In the early 1980s he became inquisitive about the automobile industry and, “He aspired to create a high-performance, light-weight sports car in the spirit of the Lotus Super 7,” the website claims, “but was dismayed by the mountain of regulations that applied to automotive design.” That’s when Richards decided to focus on a three-wheeler, because the vehicles “…(are) legally designated as motorcycles by the federal government, had fewer safety requirements, simplifying design and production for a small operation,” the site explains.
Brian with his three-wheeled wonder. Photo by Katie LeBlanc
The Trihawk is powered by a 1,299cc, 64-horsepower flat-four engine built by Citroen. The powertrain was sourced from the Citroen GSA, a model the French automaker made from 1980 to 1989. Photo by Katie LeBlanc
Brian LeBlanc’s 1984 Trihawk easily fits into a parking spot. Photo by Katie LeBlanc
Race car designer Bob McKee sketched the bulkhead and perimeter frame and David Stollery, the mind behind the 1978 Toyota Celica, drew the fibreglass body. While preliminary work took place in Mokena, Illinois, a location in Dana Point, California was selected for Trihawk’s base of operations.
To fit design parameters, a flat-four engine was required. Richards approached Subaru, but the automaker wasn’t willing to participate. But French automaker Citroen was. They supplied the 1,299cc, 64-horsepower front-wheel drive powertrain from their GSA model, a car built from 1980 to 1989. Citroen also assisted with some engineering, and a Trihawk was tested in the automaker’s wind tunnel.
Weighing 1,370 pounds with a full 11-gallons of gasoline, the Trihawk was a joy to drive. Auto journalist Michael Jordan reviewed the Trihawk in the June 1983 issue of Car and Driver magazine, and wrote, “You just stab the throttle and steer the wheel; it’s kind of like a Formula Ford, only better.”
There were big plans for the company, with hopes of building 150 examples annually. Price for the three-wheeler in 1983 was US$14,888. In reality, however, less than 100 Trihawks ever left the factory. When Richards’ health began failing in 1984, he sold the company in June of that year to Harley-Davidson. The motorcycle maker was going to move Trihawk to Wisconsin and continue production, but Harley never followed through with the opportunity.
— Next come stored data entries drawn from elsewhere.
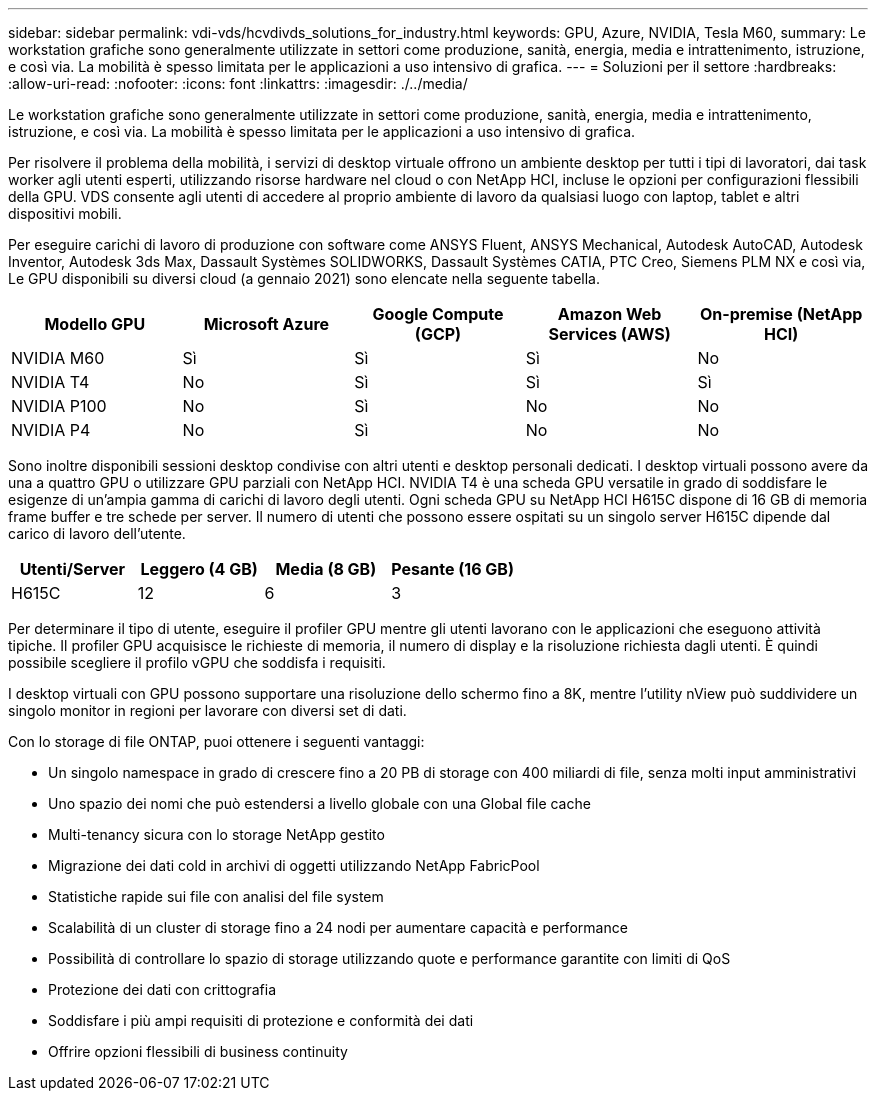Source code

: ---
sidebar: sidebar 
permalink: vdi-vds/hcvdivds_solutions_for_industry.html 
keywords: GPU, Azure, NVIDIA, Tesla M60, 
summary: Le workstation grafiche sono generalmente utilizzate in settori come produzione, sanità, energia, media e intrattenimento, istruzione, e così via. La mobilità è spesso limitata per le applicazioni a uso intensivo di grafica. 
---
= Soluzioni per il settore
:hardbreaks:
:allow-uri-read: 
:nofooter: 
:icons: font
:linkattrs: 
:imagesdir: ./../media/


[role="lead"]
Le workstation grafiche sono generalmente utilizzate in settori come produzione, sanità, energia, media e intrattenimento, istruzione, e così via. La mobilità è spesso limitata per le applicazioni a uso intensivo di grafica.

Per risolvere il problema della mobilità, i servizi di desktop virtuale offrono un ambiente desktop per tutti i tipi di lavoratori, dai task worker agli utenti esperti, utilizzando risorse hardware nel cloud o con NetApp HCI, incluse le opzioni per configurazioni flessibili della GPU. VDS consente agli utenti di accedere al proprio ambiente di lavoro da qualsiasi luogo con laptop, tablet e altri dispositivi mobili.

Per eseguire carichi di lavoro di produzione con software come ANSYS Fluent, ANSYS Mechanical, Autodesk AutoCAD, Autodesk Inventor, Autodesk 3ds Max, Dassault Systèmes SOLIDWORKS, Dassault Systèmes CATIA, PTC Creo, Siemens PLM NX e così via, Le GPU disponibili su diversi cloud (a gennaio 2021) sono elencate nella seguente tabella.

[cols="20%, 20%, 20%, 20%, 20%"]
|===
| Modello GPU | Microsoft Azure | Google Compute (GCP) | Amazon Web Services (AWS) | On-premise (NetApp HCI) 


| NVIDIA M60 | Sì | Sì | Sì | No 


| NVIDIA T4 | No | Sì | Sì | Sì 


| NVIDIA P100 | No | Sì | No | No 


| NVIDIA P4 | No | Sì | No | No 
|===
Sono inoltre disponibili sessioni desktop condivise con altri utenti e desktop personali dedicati. I desktop virtuali possono avere da una a quattro GPU o utilizzare GPU parziali con NetApp HCI. NVIDIA T4 è una scheda GPU versatile in grado di soddisfare le esigenze di un'ampia gamma di carichi di lavoro degli utenti. Ogni scheda GPU su NetApp HCI H615C dispone di 16 GB di memoria frame buffer e tre schede per server. Il numero di utenti che possono essere ospitati su un singolo server H615C dipende dal carico di lavoro dell'utente.

[cols="25%, 25%, 25%, 25%"]
|===
| Utenti/Server | Leggero (4 GB) | Media (8 GB) | Pesante (16 GB) 


| H615C | 12 | 6 | 3 
|===
Per determinare il tipo di utente, eseguire il profiler GPU mentre gli utenti lavorano con le applicazioni che eseguono attività tipiche. Il profiler GPU acquisisce le richieste di memoria, il numero di display e la risoluzione richiesta dagli utenti. È quindi possibile scegliere il profilo vGPU che soddisfa i requisiti.

I desktop virtuali con GPU possono supportare una risoluzione dello schermo fino a 8K, mentre l'utility nView può suddividere un singolo monitor in regioni per lavorare con diversi set di dati.

Con lo storage di file ONTAP, puoi ottenere i seguenti vantaggi:

* Un singolo namespace in grado di crescere fino a 20 PB di storage con 400 miliardi di file, senza molti input amministrativi
* Uno spazio dei nomi che può estendersi a livello globale con una Global file cache
* Multi-tenancy sicura con lo storage NetApp gestito
* Migrazione dei dati cold in archivi di oggetti utilizzando NetApp FabricPool
* Statistiche rapide sui file con analisi del file system
* Scalabilità di un cluster di storage fino a 24 nodi per aumentare capacità e performance
* Possibilità di controllare lo spazio di storage utilizzando quote e performance garantite con limiti di QoS
* Protezione dei dati con crittografia
* Soddisfare i più ampi requisiti di protezione e conformità dei dati
* Offrire opzioni flessibili di business continuity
In 2018, LeBlanc tracked down a 1984 Trihawk for sale in Springfield, Oregon. After agreeing on a price with the seller, LeBlanc and his son-in-law, who is a heavy duty mechanic, flew down in late June of 2019 to see and test drive the car.
“I did a lot of research on the Citroen powerplant,” LeBlanc says. “They’re a very reliable engine, except the timing belts (there are two) can be problematic. The seller didn’t know when the timing belts in his car had been changed.”
That didn’t deter LeBlanc. After a good test drive, he went in to do the paperwork while his son-in-law went to work replacing the timing belts. “He had it done in less than an hour, and we started it up and drove it from Oregon home to Calgary with no issues,” LeBlanc says.
It’s really unbelievably fun to drive.
Since then, LeBlanc has been driving and enjoying the machine. He’s added an additional oil cooler to address some overheating issues and relocated the oil filter. Finding parts for the Citroen engine and suspension is becoming a challenge, and LeBlanc does wish there were some bolt-on high-performance parts available. There aren’t any, he says.
That won’t, however, stop him from driving the Trihawk to California in the company of two friends, who will be riding motorcycles. Leaving on August 13, the trio will take in the Pebble Beach Concours d’Elegance.
“The Trihawk corners like a Lamborghini, it’s really unbelievably fun to drive,” LeBlanc says.
And it is indeed unique, he concludes, “Every time I stop somewhere, somebody’s got something to say about it.”